→ **YOUR TASKS**
**1.** Answer these questions using the passage about Jones's career:
(a) Where did he go to gather witness testimony in his defense?
(b) Which two ships fought the duel named as the culmination of his exploits?
(c) What did Jones persuade his crew to take from the Earl of Selkirk's house?
**2.** Carry on the passage about Jones's career from the point where it stops.

→ **TEXT PASSAGE**
-----

He began as a merchant captain for his native Britain, but problems with crews and persons supposedly under his command led to his being undermined by them.    One crew member, unwilling to take orders from him was injured, and later died, and he had to go off to the Caribbean to gather witness testimony in his defense in Scotland just to defend himself against trumped up charges.   Another crew member was run through with his sword in another port, which led to his fleeing for his life, since, the political climate of the island where most of the crew members came from and the natural sympathy of the justice system of the island was quite simply stacked against him.   He had little chance of a fair trial.

And so he found himself in America, a wanted man,  at the time just before the revolution. He subsequently acquired the commands and engaged in the exploits that propelled him to fame, culminating in the duel between the Bonhomme Richard and the Serapis. 

 But somehow, in spite of some of his glorious action, he was denied much of the rewards of competence and heroism.  On board one ship he sailed the crew has curious ideas that a vote should determine the decisions made on board ship rather than merely those of the captain, clearly an intolerable situation in time of war.  But tolerate he did.  

His crews were often men who were more interested in money gained from captured ships and other property than the work of war.   In another episode during which Jones planned to kidnap the Earl of Selkirk in order to ransom him for US sailors in British jails, but did not find the Earl at home.   While his crew wanted to return to the house and rape, pillage and burn the place, to his credit Jones persuaded them to merely steal their silver plate.   He felt bad enough about this to return the plate to the Earl years later.

-----

[Stored entries]
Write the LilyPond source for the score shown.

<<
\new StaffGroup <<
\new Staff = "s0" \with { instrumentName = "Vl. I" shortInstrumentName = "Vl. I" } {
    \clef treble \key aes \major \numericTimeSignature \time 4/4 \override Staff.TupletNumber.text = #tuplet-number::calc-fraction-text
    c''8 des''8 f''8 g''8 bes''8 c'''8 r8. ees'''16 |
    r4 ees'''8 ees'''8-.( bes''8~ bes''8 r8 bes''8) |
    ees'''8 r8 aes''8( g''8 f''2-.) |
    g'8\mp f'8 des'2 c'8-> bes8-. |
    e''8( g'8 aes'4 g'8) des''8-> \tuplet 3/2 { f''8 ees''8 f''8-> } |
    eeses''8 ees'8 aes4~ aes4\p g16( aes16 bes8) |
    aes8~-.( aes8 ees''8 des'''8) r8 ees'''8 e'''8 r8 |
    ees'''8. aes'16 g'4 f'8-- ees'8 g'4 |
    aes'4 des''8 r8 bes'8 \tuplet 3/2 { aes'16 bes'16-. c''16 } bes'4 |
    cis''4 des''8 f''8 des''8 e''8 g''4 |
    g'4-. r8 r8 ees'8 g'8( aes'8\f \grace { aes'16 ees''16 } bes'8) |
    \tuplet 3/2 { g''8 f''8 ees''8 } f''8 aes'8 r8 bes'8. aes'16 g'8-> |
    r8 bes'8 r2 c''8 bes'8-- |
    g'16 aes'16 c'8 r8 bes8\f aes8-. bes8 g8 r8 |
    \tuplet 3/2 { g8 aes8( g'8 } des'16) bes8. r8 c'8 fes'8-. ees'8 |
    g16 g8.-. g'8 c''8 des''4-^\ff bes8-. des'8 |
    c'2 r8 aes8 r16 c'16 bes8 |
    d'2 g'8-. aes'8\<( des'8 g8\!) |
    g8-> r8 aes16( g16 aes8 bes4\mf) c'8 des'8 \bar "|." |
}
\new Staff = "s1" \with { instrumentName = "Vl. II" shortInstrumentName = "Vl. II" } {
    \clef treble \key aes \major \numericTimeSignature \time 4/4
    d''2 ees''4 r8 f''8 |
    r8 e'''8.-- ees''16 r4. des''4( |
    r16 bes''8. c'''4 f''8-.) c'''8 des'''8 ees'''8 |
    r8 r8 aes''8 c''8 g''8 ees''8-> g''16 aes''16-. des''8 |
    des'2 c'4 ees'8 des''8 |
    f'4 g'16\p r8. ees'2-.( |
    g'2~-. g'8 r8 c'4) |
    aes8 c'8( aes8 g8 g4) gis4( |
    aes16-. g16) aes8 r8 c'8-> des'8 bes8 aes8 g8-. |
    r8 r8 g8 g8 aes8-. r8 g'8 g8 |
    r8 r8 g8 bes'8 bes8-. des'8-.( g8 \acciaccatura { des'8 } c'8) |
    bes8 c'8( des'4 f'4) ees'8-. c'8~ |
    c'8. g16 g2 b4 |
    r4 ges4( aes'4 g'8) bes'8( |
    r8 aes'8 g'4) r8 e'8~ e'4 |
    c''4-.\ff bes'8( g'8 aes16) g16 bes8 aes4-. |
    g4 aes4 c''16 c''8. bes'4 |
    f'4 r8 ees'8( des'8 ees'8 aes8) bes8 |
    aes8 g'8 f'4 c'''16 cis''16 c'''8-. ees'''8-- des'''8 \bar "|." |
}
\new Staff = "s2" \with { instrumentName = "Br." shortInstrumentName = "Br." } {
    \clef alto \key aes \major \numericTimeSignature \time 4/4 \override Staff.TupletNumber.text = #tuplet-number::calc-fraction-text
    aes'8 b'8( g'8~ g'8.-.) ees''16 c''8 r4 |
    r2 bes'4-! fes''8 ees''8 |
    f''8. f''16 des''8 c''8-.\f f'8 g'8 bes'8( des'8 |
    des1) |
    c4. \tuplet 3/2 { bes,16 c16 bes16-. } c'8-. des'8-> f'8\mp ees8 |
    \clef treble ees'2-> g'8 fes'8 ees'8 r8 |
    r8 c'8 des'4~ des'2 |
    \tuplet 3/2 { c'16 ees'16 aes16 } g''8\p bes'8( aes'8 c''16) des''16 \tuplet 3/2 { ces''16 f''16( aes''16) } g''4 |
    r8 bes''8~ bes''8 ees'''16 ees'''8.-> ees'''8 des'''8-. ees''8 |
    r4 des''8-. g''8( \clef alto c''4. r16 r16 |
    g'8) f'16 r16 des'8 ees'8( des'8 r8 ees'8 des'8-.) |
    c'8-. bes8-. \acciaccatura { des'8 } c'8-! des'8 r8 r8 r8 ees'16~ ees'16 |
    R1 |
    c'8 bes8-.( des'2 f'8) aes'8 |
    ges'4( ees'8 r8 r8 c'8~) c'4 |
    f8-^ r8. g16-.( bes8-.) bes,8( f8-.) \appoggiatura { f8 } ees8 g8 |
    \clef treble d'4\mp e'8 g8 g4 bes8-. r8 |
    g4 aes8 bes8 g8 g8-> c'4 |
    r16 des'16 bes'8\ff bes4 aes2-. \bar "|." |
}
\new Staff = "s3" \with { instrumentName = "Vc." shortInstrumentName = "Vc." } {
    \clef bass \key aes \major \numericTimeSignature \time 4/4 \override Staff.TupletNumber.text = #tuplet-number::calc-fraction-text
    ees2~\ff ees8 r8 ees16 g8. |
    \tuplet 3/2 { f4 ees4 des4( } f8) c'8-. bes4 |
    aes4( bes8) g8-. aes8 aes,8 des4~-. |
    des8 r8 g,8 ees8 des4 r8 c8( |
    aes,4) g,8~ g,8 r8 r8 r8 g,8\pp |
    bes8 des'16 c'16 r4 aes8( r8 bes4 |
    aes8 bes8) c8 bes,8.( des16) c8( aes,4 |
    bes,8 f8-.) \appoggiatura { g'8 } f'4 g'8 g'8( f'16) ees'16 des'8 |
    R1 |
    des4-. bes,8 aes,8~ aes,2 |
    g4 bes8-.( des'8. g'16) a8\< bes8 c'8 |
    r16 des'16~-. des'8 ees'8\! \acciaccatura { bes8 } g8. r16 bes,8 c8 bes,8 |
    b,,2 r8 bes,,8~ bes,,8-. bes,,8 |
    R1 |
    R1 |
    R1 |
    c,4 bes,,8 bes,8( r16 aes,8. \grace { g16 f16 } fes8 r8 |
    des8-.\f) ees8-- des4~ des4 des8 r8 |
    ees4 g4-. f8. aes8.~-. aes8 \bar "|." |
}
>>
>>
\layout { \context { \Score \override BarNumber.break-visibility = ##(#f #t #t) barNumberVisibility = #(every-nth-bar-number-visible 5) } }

-----

→ **RESULTS FOR THE EXERCISE**
**1.**
(a) The Caribbean
(b) The Bonhomme Richard and the Serapis
(c) The silver plate

**2.**
The war effort, though ultimately successful, was hindered somewhat by the stinginess of the French and the the Continental congress in providing commands or ships.   It was also hampered by the existence of a spy in the very midst of Ben Franklin's diplomatic mission in Passy.  Delays tempted him to live it up and while he was the toast of the town after his victory over the Serapis, financial aid and new commands were not forthcoming.


 His men were holed up in the Serapis,  languishing and resentful, which they had taken as their own ship after the Bonhomme Richard had sunk. It was being repaired and masts replaced and renamed.  Ships and payment for the sale of prizes were promised and then they were not kept.  Professional rivalry with other persons in the navy and subversion by enemies nominally under his command led to severe problems.  Transatlantic voyages to deliver supplies were delayed during the prime sailing season during the summer until the fall when fierce storms made the passage more perilous.   Insubordinate captain Landay was court-marshalled but subsequently challenged Jones to a duel, but Jones did not accept it.  Landay was let off through the efforts of John Adams.  His fomenting of dissention among the crew led to a standoff as the ship was planning to sail away.  Although the French were willing to block their exit under these circumstances, Jones allowed them to leave.  Perhaps he felt he was well rid of both Landay and the insubordinate New Hampshire crew he had had to deal with.

Another ship he had been promised lay half-built at Portsmouth NH.  The contractor apparently was delaying the project by selling off materials meant for the ship.  Later, when a French ship went aground not far from there, the Americans, feeling responsible, gave the ship to the French. 

When the war ended, Jones was still eager for action of some kind, and was recruited by Catherine of Russia to lead her navy in the Black Sea against the Turks.  This ended badly, as the incompetent Russian Navy, language barriers, and unscrupulous commanders undermined his authority and ignored his commands.    When anything went right, they took credit for it, when anything went wrong it was Jone's fault.  In the end, his chief rival in the naval arena, Prince de Nassau-Siegen attempted to frame him for the rape of a 12 year old girl.    But as it turned out, although Jones admitted having "often frolicked" with the girl "for a small cash payment" (1), he had not raped her.    Apparently the Prince de Nassau-Siegen had also made a cash payment to the girl in exchange for promulgating the lie, yet in spite of being denied competent legal counsel, he was exonerated ultimately as the girl's story fell apart.  If not he might have been executed or sentenced for years as a galley slave.  

Leaving Russia, he went to Poland and then to Paris, where, still trying to regain the favor of Catherine, he died of interstitial nephritis and was buried somewhat forgotten in the St. Louis Cemetery, which was later a site for burial of dead animals and mass burials of those guillotined during the terror, which blossomed soon after Jone's death (1).  It was the summer of 1792.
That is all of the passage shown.